A patentability search is often conducted after filing a provisional patent application but before filing a complete patent application, as it can be used to identify the possible scope or limits of an invention and will assist your patent attorney to draft a robust patent application with maximum scope but within the bounds of validity.

Patent Infringement Search

To establish whether an infringement of a patent has taken place the patent owner must prove that the following has occurred: the infringer has carried out a prohibited act (i.e. made, used, sold or imported a patented product, or has used a patented process, or has made, used or sold a product made directly from a patented process); that the prohibited act has taken place in the country where the patent has been granted; that the prohibited act has occurred after publication of a granted patent; that the prohibited act falls within the scope of at least one claim of the granted patent.  An infringement search is designed to ascertain all of the above and will result in a search of the patent database applicable to a particular product or process. 

A patent infringement search should be conducted by any individual or company wishing to export products overseas or before entering into any agreement to supply goods overseas. Patents are restricted by territory so you may be free to export to some countries in which no patent protection is in place, but not to other countries where a granted patent is in force. 

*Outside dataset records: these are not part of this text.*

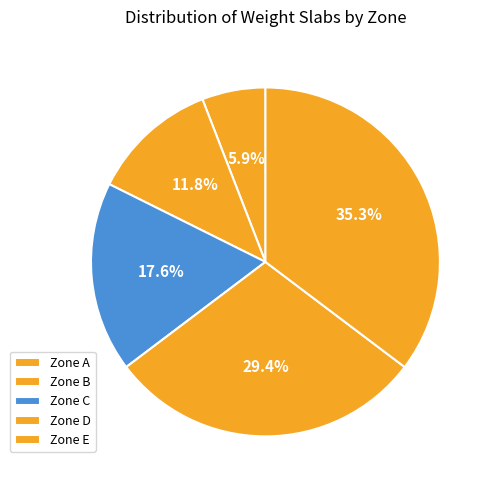

Is there any slice that represents more than half of the pie?

No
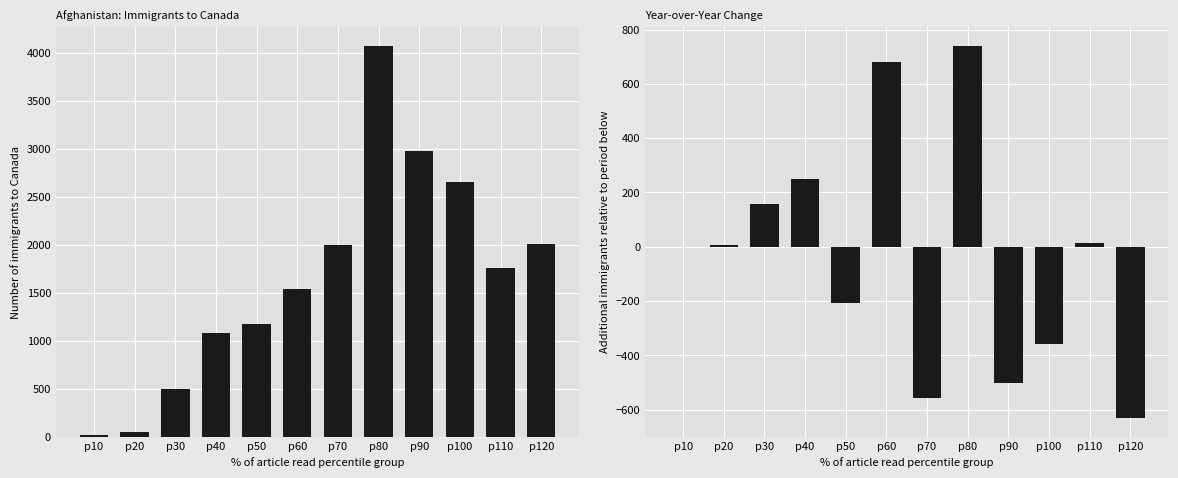

Where does the Immigrants series first go above 1758?

p70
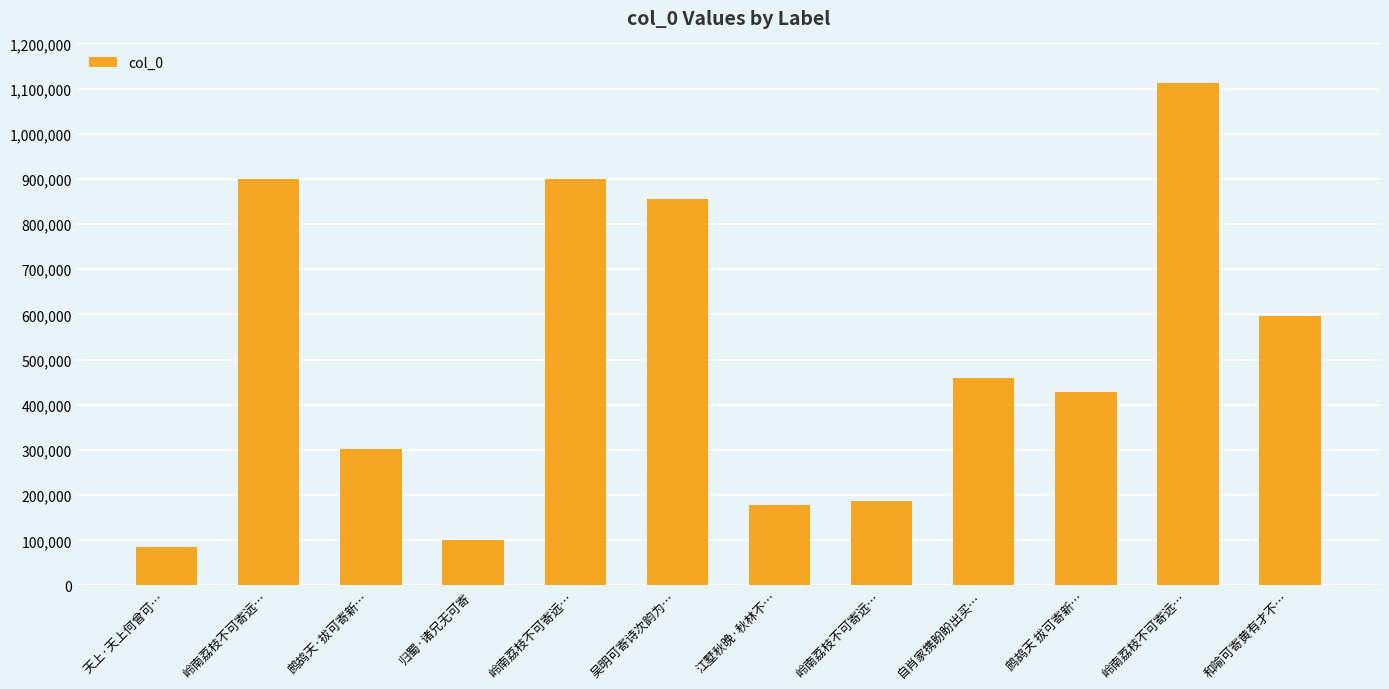

What is the difference between the values at 归蜀·诸兄无可寄 and 天上·天上何曾可…?

15181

An infringement search is less involved than a due diligence or patentability search, as it is restricted only to existing patents that remain in force and which have not lapsed or expired. An infringement search will generally only involve a search of patent databases covering the last 20 years or so.  Another useful and important aspect of an infringement search is that it will reveal those patents that are likely to be infringed and therefore provide an opportunity to design around them or to make subtle improvements on them. It is not uncommon for competitors of existing patent holders to avoid infringement by making similar products not covered by the patent claims.

Freedom to Operate Search

A freedom to operate search invariably involves a narrow subject area search and can be limited to perhaps three or four key words, one or two patent classes and one or two applicants or inventors. This search will ask questions about a specific, clearly defined product or process about which much is already known. Similar to a patent infringement search the main purpose of the search is to determine whether known technology is free to use. That is: is the technology covered by a patent? If so, where is it covered? and is that patent still in force?

Document Status Search

This type of search is often commissioned by companies wishing to make, use, import or sell generic goods, usually pharmaceuticals or base chemicals into a specific jurisdiction. It is similar to a freedom to operate search, although in most cases it is more specific.  For example, the patent is usually known, or specific subject matter such as the compound name is known. The search is often jurisdiction (country) dependent and will invariably be run several times over a number of years often as a watching service. This type of search will look at a specific compound or patent number, equivalent patents filed around the world and their present status.

Product / Process Specifications Search

This search type is probably the narrowest of all of the searching types and may be commissioned by a company wishing to find out more about a specific technology. It is often used to answer a specific technology problem, the solution to which may be found in a single patent. Such a search can often lead to a license or cross license between like-minded companies.